On August 6, Prime Minister Maliki issued an amnesty for members of the ISF who had been absent or deserted from their units. The announcement came in the wake of the Abu Ghraib prison attack and is therefore likely intended to allow ISF members who defected the opportunity to return without enduring any punishment. At the same time, it shows an ISF suffering from manpower shortage and points to Maliki’s desire to augment the ISF. Illustrating the depth of this manpower shortage, the amnesty will cover ISF member who defected before 2007. It is also very likely that the amnesty is designed to re-enlist Iraqi Sunni soldiers who may have deserted the military after the Hawija operation.

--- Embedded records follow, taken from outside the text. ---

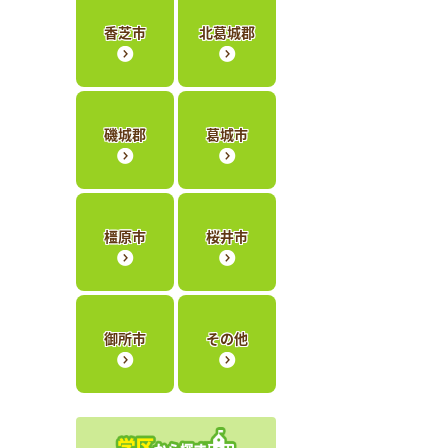
香芝市
北葛城郡
磯城郡
葛城市
橿原市
桜井市
御所市
その他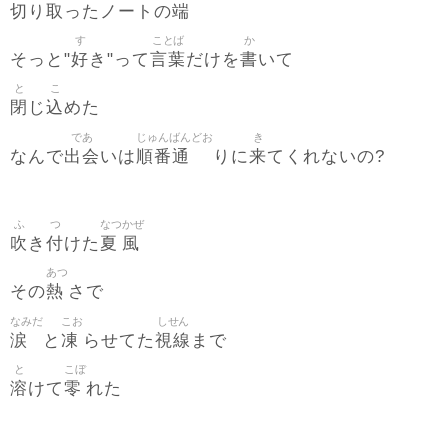
切
取
端
り
ったノートの
す
ことば
か
好
言葉
書
そっと"
き"って
だけを
いて
と
こ
閉
込
じ
めた
であ
じゅんばんどお
き
出会
順番通
来
なんで
いは
りに
てくれないの?
ふ
つ
なつ
かぜ
吹
付
夏
風
き
けた
あつ
熱
その
さで
なみだ
こお
しせん
涙
凍
視線
と
らせてた
まで
と
こぼ
溶
零
けて
れた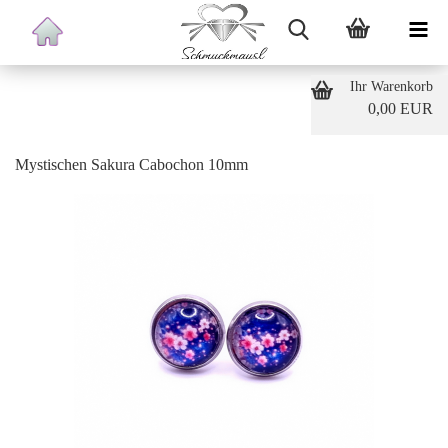
Ihr Warenkorb
0,00 EUR
Mystischen Sakura Cabochon 10mm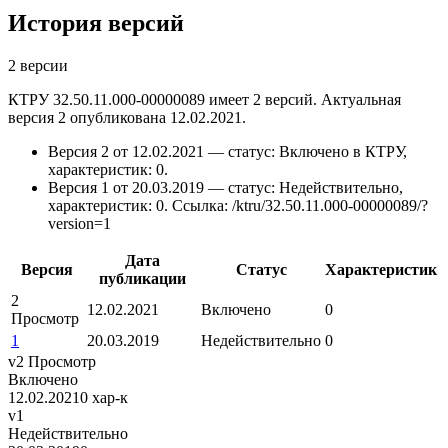
История версий
2 версии
КТРУ 32.50.11.000-00000089 имеет 2 версий. Актуальная
версия 2 опубликована 12.02.2021.
Версия 2 от 12.02.2021 — статус: Включено в КТРУ,
характеристик: 0.
Версия 1 от 20.03.2019 — статус: Недействительно,
характеристик: 0.
Ссылка: /ktru/32.50.11.000-00000089/?
version=1
Дата
Версия
Статус
Характеристик
публикации
2
12.02.2021
Включено
0
Просмотр
1
20.03.2019
Недействительно
0
v2
Просмотр
Включено
12.02.2021
0 хар-к
v1
Недействительно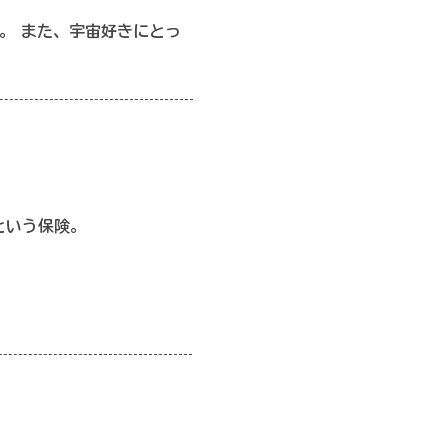
。 また、宇宙好きにとっ
という保険。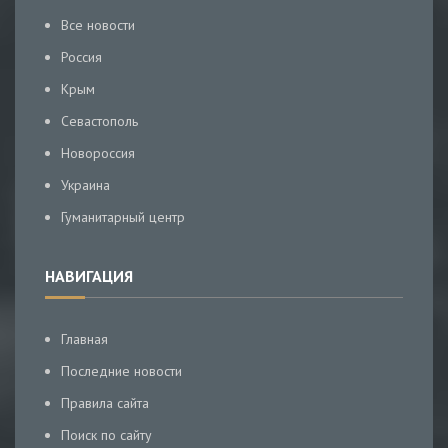
Все новости
Россия
Крым
Севастополь
Новороссия
Украина
Гуманитарный центр
НАВИГАЦИЯ
Главная
Последние новости
Правила сайта
Поиск по сайту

Furthermore, the amnesty is intended to help deal with the issue of ghost soldiers, allowing them to actually show up for the posts they man on paper.

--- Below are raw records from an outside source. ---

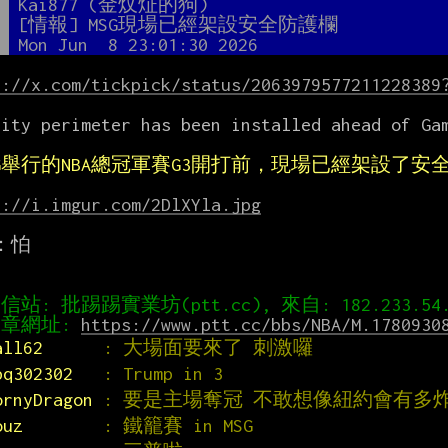
者
Kai877 (金炆炡的狗)
題
[情報] MSG現場已經架設安全防護欄
間
Mon Jun  8 23:01:30 2026
s://x.com/tickpick/status/2063979577211228389
rity perimeter has been installed ahead of Gam
SG舉行的NBA總冠軍賽G3開打前，現場已經架設了安
s://i.imgur.com/2DlXYla.jpg
怕

章網址: 
https://www.ptt.cc/bbs/NBA/M.1780930
all62      
: 大場面要來了 刺激囉
pq302302   
: Trump in 3
ornyDragon 
: 要是主場奪冠 不敢想像紐約會有多
ouz        
: 鐵籠賽 in MSG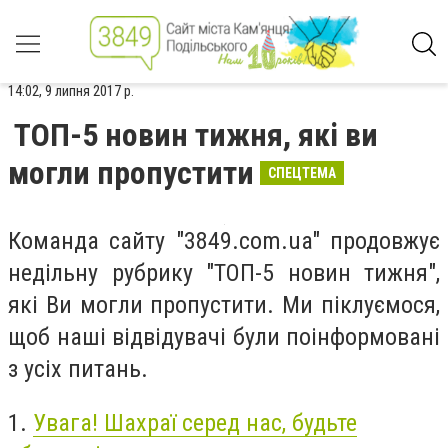
14:02, 9 липня 2017 р.
ТОП-5 новин тижня, які ви
могли пропустити
СПЕЦТЕМА
Команда сайту "3849.com.ua" продовжує
недільну рубрику "ТОП-5 новин тижня",
які Ви могли пропустити. Ми піклуємося,
щоб наші відвідувачі були поінформовані
з усіх питань.
1.
Увага! Шахраї серед нас, будьте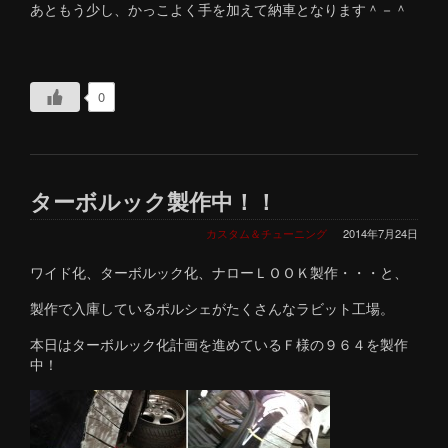
あともう少し、かっこよく手を加えて納車となります＾－＾
0
ターボルック製作中！！
カスタム＆チューニング
2014年7月24日
ワイド化、ターボルック化、ナローＬＯＯＫ製作・・・と、
製作で入庫しているポルシェがたくさんなラビット工場。
本日はターボルック化計画を進めているＦ様の９６４を製作
中！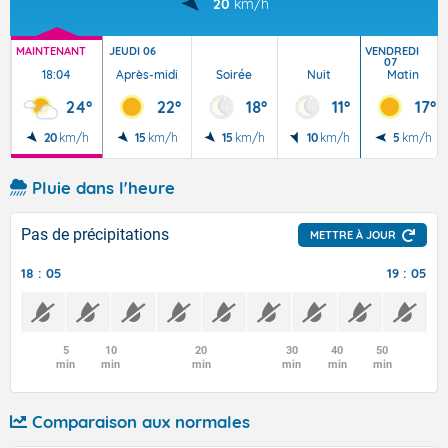
20
km/h
MAINTENANT
JEUDI 06
VENDREDI
07
18:04
Après-midi
Soirée
Nuit
Matin
24°
22°
18°
11°
17°
20
km/h
15
km/h
15
km/h
10
km/h
5
km/h
Pluie dans l'heure
Pas de précipitations
METTRE À JOUR
18 : 05
19 : 05
5
10
20
30
40
50
min
min
min
min
min
min
Comparaison aux normales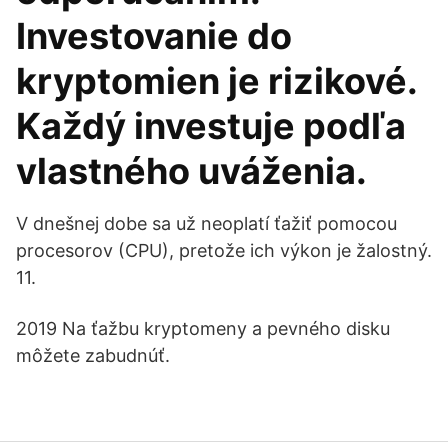
Investovanie do
kryptomien je rizikové.
Každý investuje podľa
vlastného uváženia.
V dnešnej dobe sa už neoplatí ťažiť pomocou
procesorov (CPU), pretože ich výkon je žalostný.
11.
2019 Na ťažbu kryptomeny a pevného disku
môžete zabudnúť.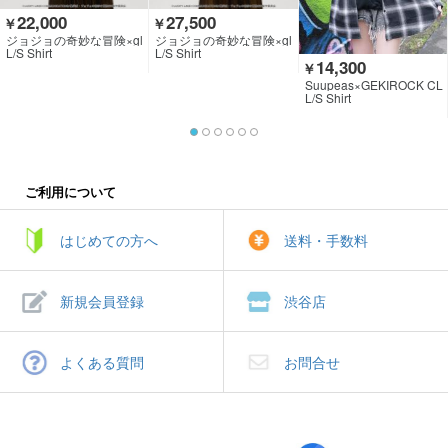
22,000
27,500
￥
￥
ジョジョの奇妙な冒険×gl
ジョジョの奇妙な冒険×gl
amb
amb
L/S Shirt
L/S Shirt
14,300
￥
Suupeas×GEKIROCK CL
OTHING
L/S Shirt
ご利用について
はじめての方へ
送料・手数料
新規会員登録
渋谷店
よくある質問
お問合せ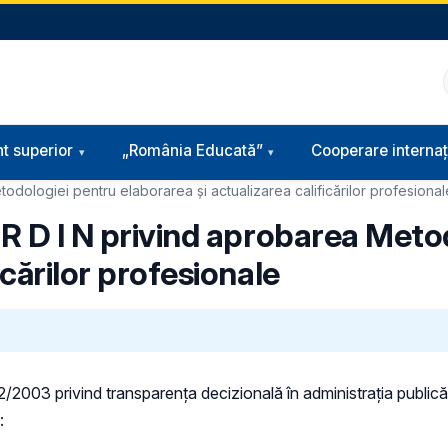
t superior
„România Educată”
Cooperare internaț
odologiei pentru elaborarea și actualizarea calificărilor profesional
 R D I N privind aprobarea Meto
icărilor profesionale
 52/2003 privind transparenţa decizională în administraţia publică,
: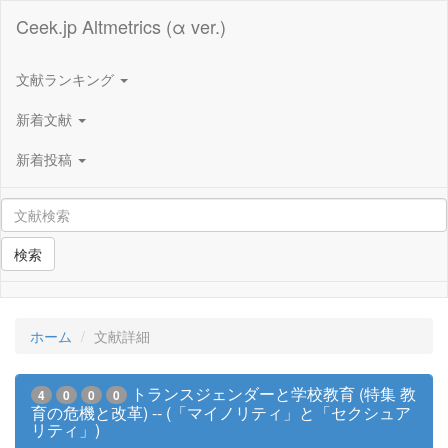
Ceek.jp Altmetrics (α ver.)
文献ランキング
新着文献
新着投稿
検索
ホーム
文献詳細
トランスジェンダーと学校教育 (特集 教
4
0
0
0
育の危機と改革) -- (「マイノリティ」と「セクシュア
リティ」)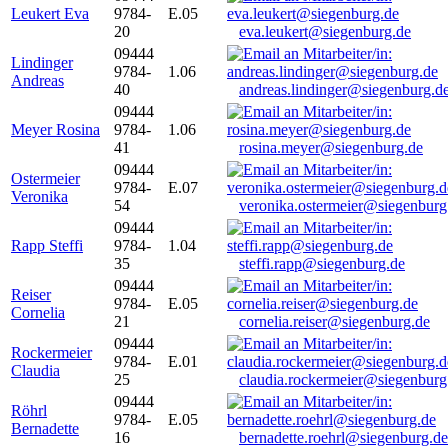
Leukert Eva
9784-
E.05
20
eva.leukert@siegenburg.de
09444
Lindinger
9784-
1.06
Andreas
40
andreas.lindinger@siegenburg.d
09444
Meyer Rosina
9784-
1.06
41
rosina.meyer@siegenburg.de
09444
Ostermeier
9784-
E.07
Veronika
54
veronika.ostermeier@siegenburg
09444
Rapp Steffi
9784-
1.04
35
steffi.rapp@siegenburg.de
09444
Reiser
9784-
E.05
Cornelia
21
cornelia.reiser@siegenburg.de
09444
Rockermeier
9784-
E.01
Claudia
25
claudia.rockermeier@siegenburg
09444
Röhrl
9784-
E.05
Bernadette
16
bernadette.roehrl@siegenburg.de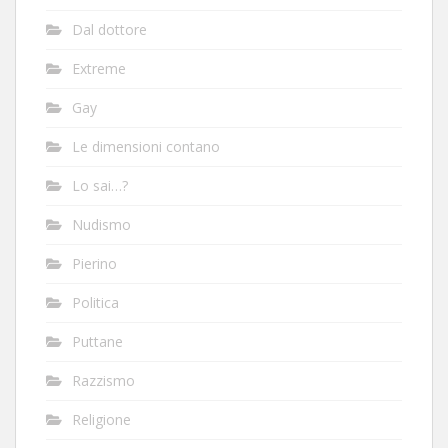
Dal dottore
Extreme
Gay
Le dimensioni contano
Lo sai…?
Nudismo
Pierino
Politica
Puttane
Razzismo
Religione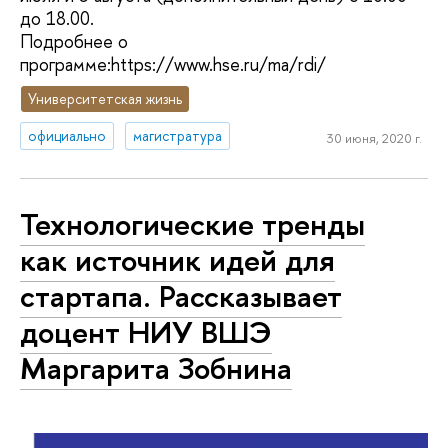
до 18.00.
Подробнее о
программе:https://www.hse.ru/ma/rdi/
Университетская жизнь
официально
магистратура
30 июня, 2020 г.
Технологические тренды
как источник идей для
стартапа. Рассказывает
доцент НИУ ВШЭ
Маргарита Зобнина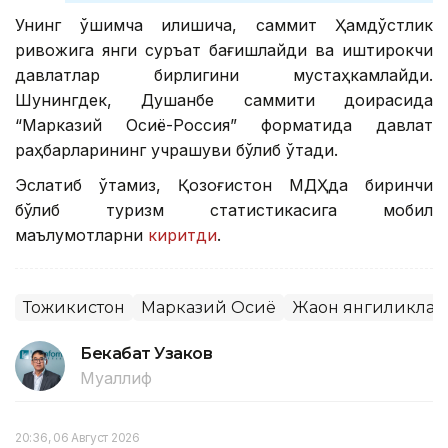
Унинг қўшимча қилишича, саммит Ҳамдўстлик
ривожига янги суръат бағишлайди ва иштирокчи
давлатлар бирлигини мустаҳкамлайди.
Шунингдек, Душанбе саммити доирасида
“Марказий Осиё-Россия” форматида давлат
раҳбарларининг учрашуви бўлиб ўтади.
Эслатиб ўтамиз, Қозоғистон МДҲда биринчи
бўлиб туризм статистикасига мобил
маълумотларни
киритди
.
Тожикистон
Марказий Осиё
Жаҳон янгиликла
Бекабат Узаков
Муаллиф
20:36, 06 Август 2026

Challenges to the functioning of the ISF will continue given the increased capabilities of AQI and JRTN’s appeal to the Iraqi Sunnis in light of the discontent with Baghdad’s and Maliki’s policies. Although the level of cooperation between AQI and JRTN may have been limited to the Salman Beg area, future cooperation between the two groups will present an even greater challenge to the ISF. Such cooperation may take place in the Salah ad-Din province near the Hamrin Basin area given reports that these groups control terrain there.

The ISF is overstretched and cannot adequately provide security throughout the country. For that reason, there has been increased reliance by the ISF on deploying forces from southern Iraq. On July 23, Member of the parliament’s security and defense committee, Iskandar Witwit, announced that there is a plan to redeploy forces from the 8th and 10th divisions to Diyala and western parts of the country. Both divisions are based in central and southern Iraq. Additional obstacles for the ISF include ineffective intelligence capabilities. The risk from Sahwa forces augmenting the ISF will be that the Sahwas will be even more of a target for AQI. This may serve to render the Sahwas ineffective and constrained.

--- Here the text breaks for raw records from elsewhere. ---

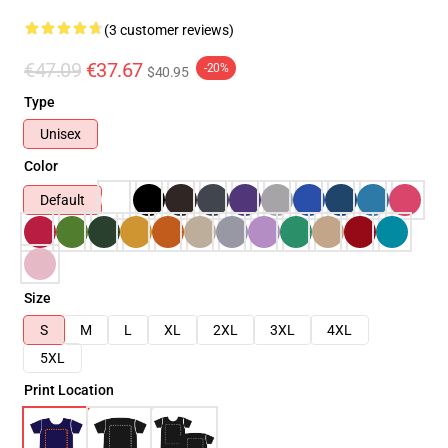
(3 customer reviews)
€47.09
€37.67
-20%
$40.95
Type
Unisex
Color
Default
Size
S
M
L
XL
2XL
3XL
4XL
5XL
Print Location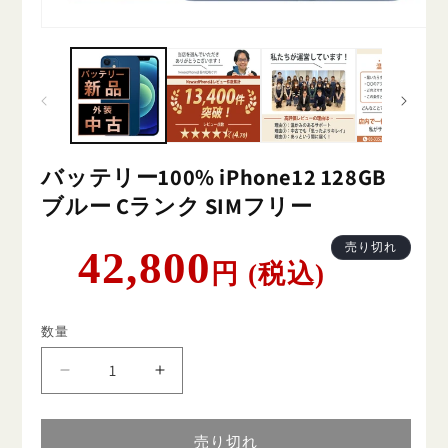
バッテリー100% iPhone12 128GB
ブルー Cランク SIMフリー
通
売り切れ
42,800
円 (税込)
常
価
格
数量
バ
バ
ッ
ッ
テ
テ
売り切れ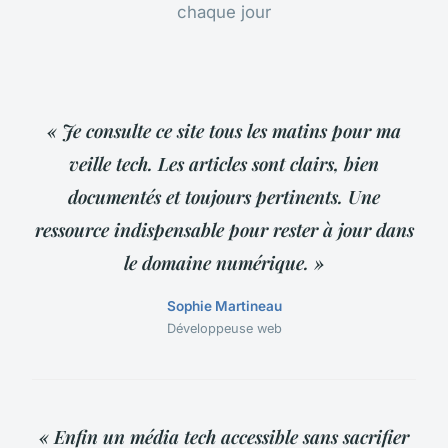
chaque jour
« Je consulte ce site tous les matins pour ma
veille tech. Les articles sont clairs, bien
documentés et toujours pertinents. Une
ressource indispensable pour rester à jour dans
le domaine numérique. »
Sophie Martineau
Développeuse web
« Enfin un média tech accessible sans sacrifier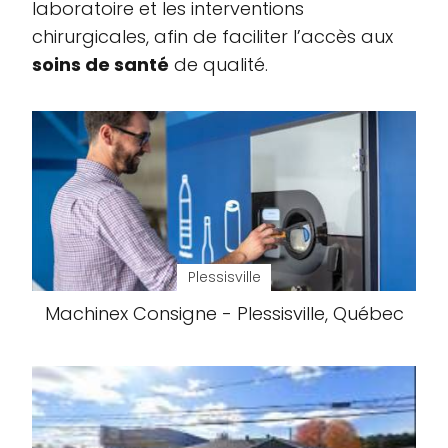
laboratoire et les interventions
chirurgicales, afin de faciliter l’accès aux
soins de santé
de qualité.
Plessisville
Machinex Consigne - Plessisville, Québec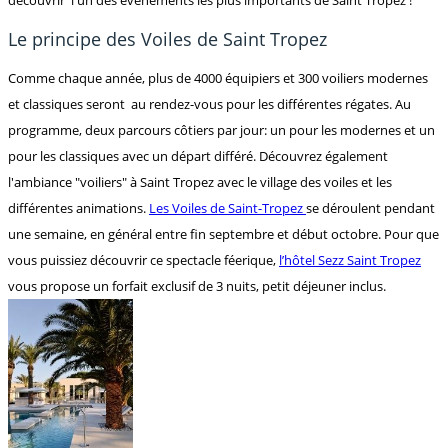
Le principe des Voiles de Saint Tropez
Comme chaque année, plus de 4000 équipiers et 300 voiliers modernes
et classiques seront au rendez-vous pour les différentes régates. Au
programme, deux parcours côtiers par jour: un pour les modernes et un
pour les classiques avec un départ différé. Découvrez également
l'ambiance "voiliers" à Saint Tropez avec le village des voiles et les
différentes animations.
Les Voiles de Saint-Tropez
se déroulent pendant
une semaine, en général entre fin septembre et début octobre. Pour que
vous puissiez découvrir ce spectacle féerique,
l’hôtel Sezz Saint Tropez
vous propose un forfait exclusif de 3 nuits, petit déjeuner inclus.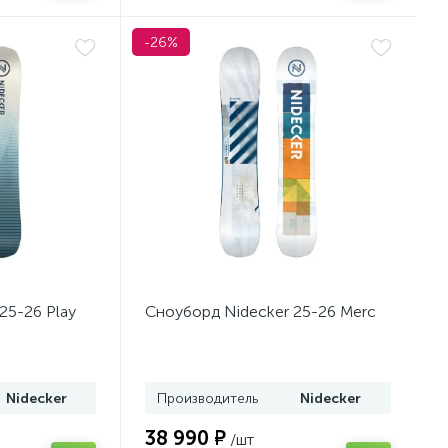
-26%
25-26 Play
Сноуборд Nidecker 25-26 Merc
Nidecker
Производитель
Nidecker
38 990 ₽
/шт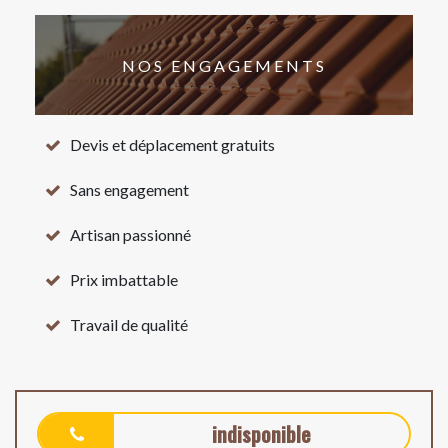
NOS ENGAGEMENTS
Devis et déplacement gratuits
Sans engagement
Artisan passionné
Prix imbattable
Travail de qualité
indisponible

For Prime Minister Maliki, the resignation and firing of senior commanders is very likely a source of concern. He has based his security plan on the loyalty of those officers. The political challenges against him will increase and this may lead him to enact security measures that will appeal to the Iraqi Shi‘a. Concurrently, those measures will further alienate the Iraqi Sunnis – especially if they are similar to the ongoing Revenge of the Martyrs campaign, which has thus far included indiscriminate arrests of Iraqi Sunnis. Currently, the ISF is attempting to project an image of strength. To that end, the Ministry of Interior announced on August 17 that it rejects arming the population as a security measure and that the state will be the sole provider of security.

As the U.S. Administration considers the possibility of offering security assistance to the Iraqi government, its strategy has to be guided by ensuring that U.S. assistance is exclusively used to target AQI and JRTN and not political opponents of Prime Minister Maliki. Looking ahead, further signs of stress on the ISF will include the additional repositioning of forces from southern Iraq to the northern and western parts of the country. Another indicator will be additional defections and resignation of senior military leaders. Finally, it will be important to watch if the remobilization of Iraqi Shi’a militias is utilized to address the ISF’s challenges. It will be especially risky if the militias are integrated into the ISF or if they operate by the ISF’s side. It is likely that the militias will be rolled into the new Sahwa force in Diyala, or a potential Sahwa force for Baghdad. If that happens, Iraq’s security will be further threatened and the credibility of the ISF will suffer greater damage.

Ahmed Ali is the Iraq Team Lead at the Institute for the Study of War.